Vorliegender Auszug:
Sogenannte Schreibtischklausel vom BGH für unwirksam erklärt
In Deutschland sichern sich unzählige Menschen mittels einer Berufsunfähigkeitsversicherung davor ab, dass sie im Falle einer Erkrankung oder eines Unfalls ihrer Berufstätigkeit nicht mehr nachgehen können. Dieser Umstand ist nur zu verständlich, da der Beruf und das damit verbundene Erwerbseinkommen ja schließlich den Lebensunterhalt sichert. Die wenigsten Versicherungsnehmer jedoch werfen einen genaueren Blick in die exakten Versicherungsbedingungen und werden daher auch nicht wissen, dass es eine sogenannte Schreibtischklausel in den besagten Versicherungsbedingungen gibt.

Ihre Aufgabe:
Wogegen sichern sich laut dem Auszug über die Schreibtischklausel viele Menschen in Deutschland mit einer Berufsunfähigkeitsversicherung ab?

Datenauszug:
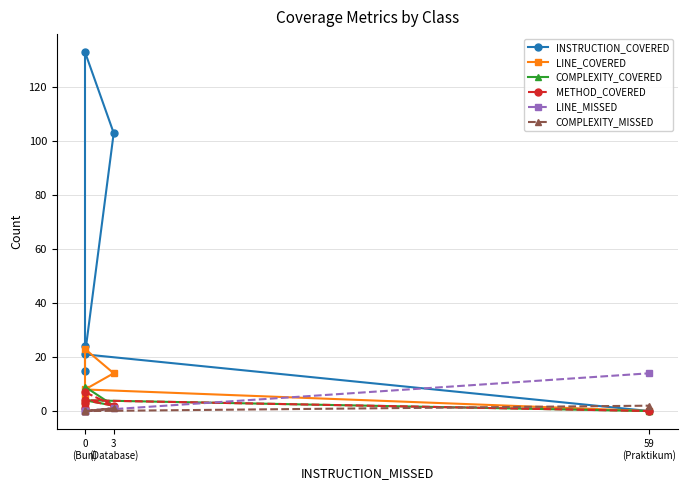

True or false: COMPLEXITY_COVERED has more than 2 points higher than both neighbors.

False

Schriftliche Antwort:
Dagegen, dass sie im Falle einer Erkrankung oder eines Unfalls ihrer Berufstätigkeit nicht mehr nachgehen können.